PROBLEM REQUIREMENTS: An exact copy of the entries is required, with every image omitted.
---------- SUPPLIED RECORDS
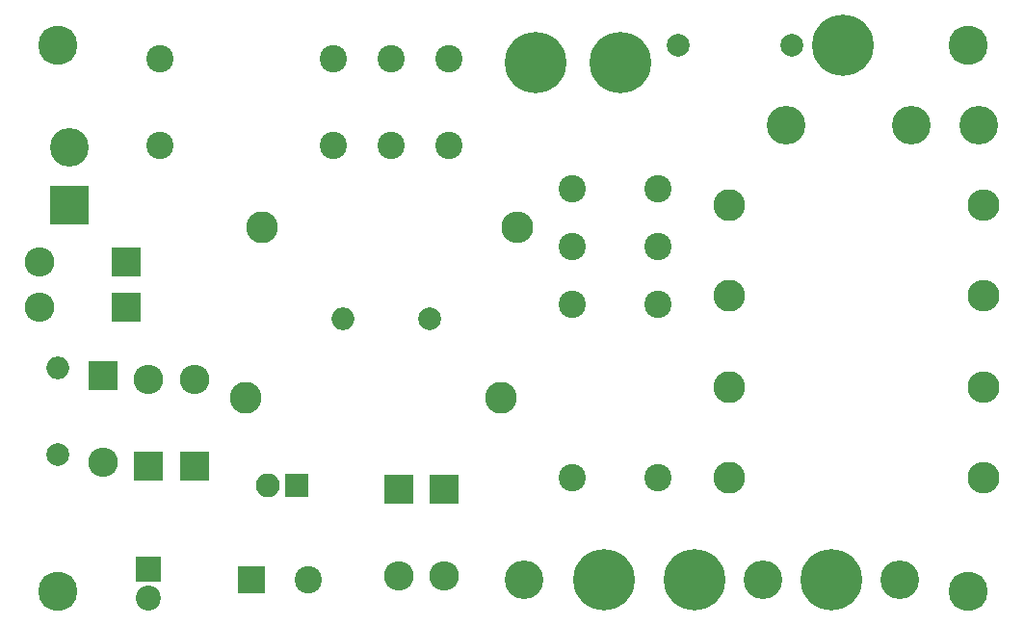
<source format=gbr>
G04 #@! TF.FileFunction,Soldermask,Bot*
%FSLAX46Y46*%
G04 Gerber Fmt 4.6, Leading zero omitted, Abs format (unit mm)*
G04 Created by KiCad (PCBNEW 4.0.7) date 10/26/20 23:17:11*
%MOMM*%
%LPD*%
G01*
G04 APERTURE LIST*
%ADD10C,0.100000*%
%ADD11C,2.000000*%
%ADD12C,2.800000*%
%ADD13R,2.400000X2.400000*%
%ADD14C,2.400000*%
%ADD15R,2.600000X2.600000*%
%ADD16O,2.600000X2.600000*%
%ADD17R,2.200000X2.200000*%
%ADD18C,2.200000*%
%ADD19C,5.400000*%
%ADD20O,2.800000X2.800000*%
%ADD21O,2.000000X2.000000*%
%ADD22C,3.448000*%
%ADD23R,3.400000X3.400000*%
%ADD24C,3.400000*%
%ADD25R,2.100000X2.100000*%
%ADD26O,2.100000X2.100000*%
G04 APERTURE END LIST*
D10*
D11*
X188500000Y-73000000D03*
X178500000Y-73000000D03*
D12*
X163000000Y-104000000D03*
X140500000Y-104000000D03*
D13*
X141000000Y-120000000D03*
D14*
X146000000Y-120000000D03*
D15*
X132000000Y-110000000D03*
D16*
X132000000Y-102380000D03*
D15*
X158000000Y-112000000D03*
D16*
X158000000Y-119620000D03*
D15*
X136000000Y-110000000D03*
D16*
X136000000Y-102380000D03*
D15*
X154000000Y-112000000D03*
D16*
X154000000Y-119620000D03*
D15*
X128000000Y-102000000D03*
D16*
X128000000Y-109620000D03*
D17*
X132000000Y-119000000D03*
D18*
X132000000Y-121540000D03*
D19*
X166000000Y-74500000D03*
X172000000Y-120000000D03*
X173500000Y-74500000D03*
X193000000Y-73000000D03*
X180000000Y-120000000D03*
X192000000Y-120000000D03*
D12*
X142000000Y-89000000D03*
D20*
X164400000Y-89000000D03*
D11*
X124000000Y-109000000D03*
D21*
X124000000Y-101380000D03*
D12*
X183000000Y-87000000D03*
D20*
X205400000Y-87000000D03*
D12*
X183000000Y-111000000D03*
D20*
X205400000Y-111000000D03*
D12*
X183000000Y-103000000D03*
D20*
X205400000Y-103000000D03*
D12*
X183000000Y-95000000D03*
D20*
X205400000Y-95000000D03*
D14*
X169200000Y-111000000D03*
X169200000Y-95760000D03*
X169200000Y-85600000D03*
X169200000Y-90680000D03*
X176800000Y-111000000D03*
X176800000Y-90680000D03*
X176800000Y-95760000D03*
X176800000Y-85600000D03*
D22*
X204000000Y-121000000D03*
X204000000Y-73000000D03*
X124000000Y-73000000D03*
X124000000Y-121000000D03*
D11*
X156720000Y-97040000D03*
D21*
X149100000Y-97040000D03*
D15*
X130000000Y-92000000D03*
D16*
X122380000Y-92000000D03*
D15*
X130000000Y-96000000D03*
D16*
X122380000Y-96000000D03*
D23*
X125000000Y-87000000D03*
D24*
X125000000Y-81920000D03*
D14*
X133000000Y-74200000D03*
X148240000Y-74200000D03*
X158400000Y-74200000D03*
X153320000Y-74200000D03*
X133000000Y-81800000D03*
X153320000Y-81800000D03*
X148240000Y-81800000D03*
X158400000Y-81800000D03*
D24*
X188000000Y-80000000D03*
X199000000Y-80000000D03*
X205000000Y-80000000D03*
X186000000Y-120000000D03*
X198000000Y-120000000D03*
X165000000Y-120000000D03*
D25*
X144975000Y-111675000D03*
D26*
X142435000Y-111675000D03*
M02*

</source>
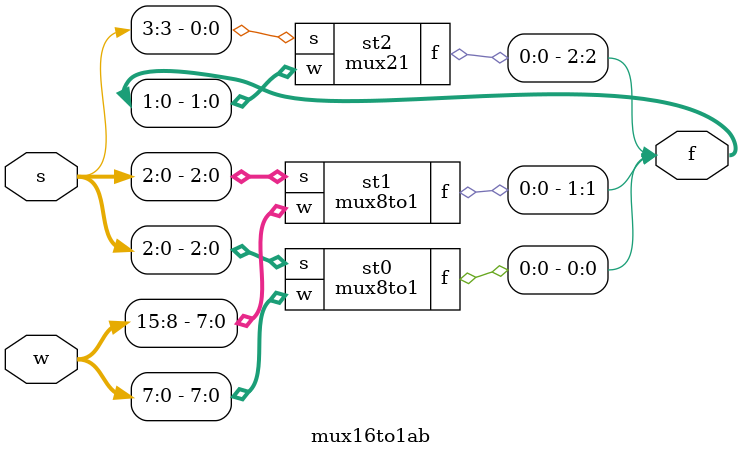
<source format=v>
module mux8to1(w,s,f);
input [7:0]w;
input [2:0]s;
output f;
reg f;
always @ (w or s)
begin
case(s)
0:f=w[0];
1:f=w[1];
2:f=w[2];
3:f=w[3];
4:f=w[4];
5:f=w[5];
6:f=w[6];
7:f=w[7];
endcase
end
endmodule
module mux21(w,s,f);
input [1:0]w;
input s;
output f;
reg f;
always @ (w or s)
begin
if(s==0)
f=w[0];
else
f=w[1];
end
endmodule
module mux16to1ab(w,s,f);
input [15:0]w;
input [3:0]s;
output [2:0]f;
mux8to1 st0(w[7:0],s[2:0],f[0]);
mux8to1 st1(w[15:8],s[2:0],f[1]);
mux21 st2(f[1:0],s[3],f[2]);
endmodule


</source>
--------------------
ANSWER TO THIS TASK:
<source format=gbr>
G04 #@! TF.FileFunction,Soldermask,Bot*
%FSLAX46Y46*%
G04 Gerber Fmt 4.6, Leading zero omitted, Abs format (unit mm)*
G04 Created by KiCad (PCBNEW 4.0.7) date 10/26/20 23:17:11*
%MOMM*%
%LPD*%
G01*
G04 APERTURE LIST*
%ADD10C,0.100000*%
%ADD11C,2.000000*%
%ADD12C,2.800000*%
%ADD13R,2.400000X2.400000*%
%ADD14C,2.400000*%
%ADD15R,2.600000X2.600000*%
%ADD16O,2.600000X2.600000*%
%ADD17R,2.200000X2.200000*%
%ADD18C,2.200000*%
%ADD19C,5.400000*%
%ADD20O,2.800000X2.800000*%
%ADD21O,2.000000X2.000000*%
%ADD22C,3.448000*%
%ADD23R,3.400000X3.400000*%
%ADD24C,3.400000*%
%ADD25R,2.100000X2.100000*%
%ADD26O,2.100000X2.100000*%
G04 APERTURE END LIST*
D10*
D11*
X188500000Y-73000000D03*
X178500000Y-73000000D03*
D12*
X163000000Y-104000000D03*
X140500000Y-104000000D03*
D13*
X141000000Y-120000000D03*
D14*
X146000000Y-120000000D03*
D15*
X132000000Y-110000000D03*
D16*
X132000000Y-102380000D03*
D15*
X158000000Y-112000000D03*
D16*
X158000000Y-119620000D03*
D15*
X136000000Y-110000000D03*
D16*
X136000000Y-102380000D03*
D15*
X154000000Y-112000000D03*
D16*
X154000000Y-119620000D03*
D15*
X128000000Y-102000000D03*
D16*
X128000000Y-109620000D03*
D17*
X132000000Y-119000000D03*
D18*
X132000000Y-121540000D03*
D19*
X166000000Y-74500000D03*
X172000000Y-120000000D03*
X173500000Y-74500000D03*
X193000000Y-73000000D03*
X180000000Y-120000000D03*
X192000000Y-120000000D03*
D12*
X142000000Y-89000000D03*
D20*
X164400000Y-89000000D03*
D11*
X124000000Y-109000000D03*
D21*
X124000000Y-101380000D03*
D12*
X183000000Y-87000000D03*
D20*
X205400000Y-87000000D03*
D12*
X183000000Y-111000000D03*
D20*
X205400000Y-111000000D03*
D12*
X183000000Y-103000000D03*
D20*
X205400000Y-103000000D03*
D12*
X183000000Y-95000000D03*
D20*
X205400000Y-95000000D03*
D14*
X169200000Y-111000000D03*
X169200000Y-95760000D03*
X169200000Y-85600000D03*
X169200000Y-90680000D03*
X176800000Y-111000000D03*
X176800000Y-90680000D03*
X176800000Y-95760000D03*
X176800000Y-85600000D03*
D22*
X204000000Y-121000000D03*
X204000000Y-73000000D03*
X124000000Y-73000000D03*
X124000000Y-121000000D03*
D11*
X156720000Y-97040000D03*
D21*
X149100000Y-97040000D03*
D15*
X130000000Y-92000000D03*
D16*
X122380000Y-92000000D03*
D15*
X130000000Y-96000000D03*
D16*
X122380000Y-96000000D03*
D23*
X125000000Y-87000000D03*
D24*
X125000000Y-81920000D03*
D14*
X133000000Y-74200000D03*
X148240000Y-74200000D03*
X158400000Y-74200000D03*
X153320000Y-74200000D03*
X133000000Y-81800000D03*
X153320000Y-81800000D03*
X148240000Y-81800000D03*
X158400000Y-81800000D03*
D24*
X188000000Y-80000000D03*
X199000000Y-80000000D03*
X205000000Y-80000000D03*
X186000000Y-120000000D03*
X198000000Y-120000000D03*
X165000000Y-120000000D03*
D25*
X144975000Y-111675000D03*
D26*
X142435000Y-111675000D03*
M02*

</source>
<source format=v>
module mux8to1(w,s,f);
input [7:0]w;
input [2:0]s;
output f;
reg f;
always @ (w or s)
begin
case(s)
0:f=w[0];
1:f=w[1];
2:f=w[2];
3:f=w[3];
4:f=w[4];
5:f=w[5];
6:f=w[6];
7:f=w[7];
endcase
end
endmodule
module mux21(w,s,f);
input [1:0]w;
input s;
output f;
reg f;
always @ (w or s)
begin
if(s==0)
f=w[0];
else
f=w[1];
end
endmodule
module mux16to1ab(w,s,f);
input [15:0]w;
input [3:0]s;
output [2:0]f;
mux8to1 st0(w[7:0],s[2:0],f[0]);
mux8to1 st1(w[15:8],s[2:0],f[1]);
mux21 st2(f[1:0],s[3],f[2]);
endmodule


</source>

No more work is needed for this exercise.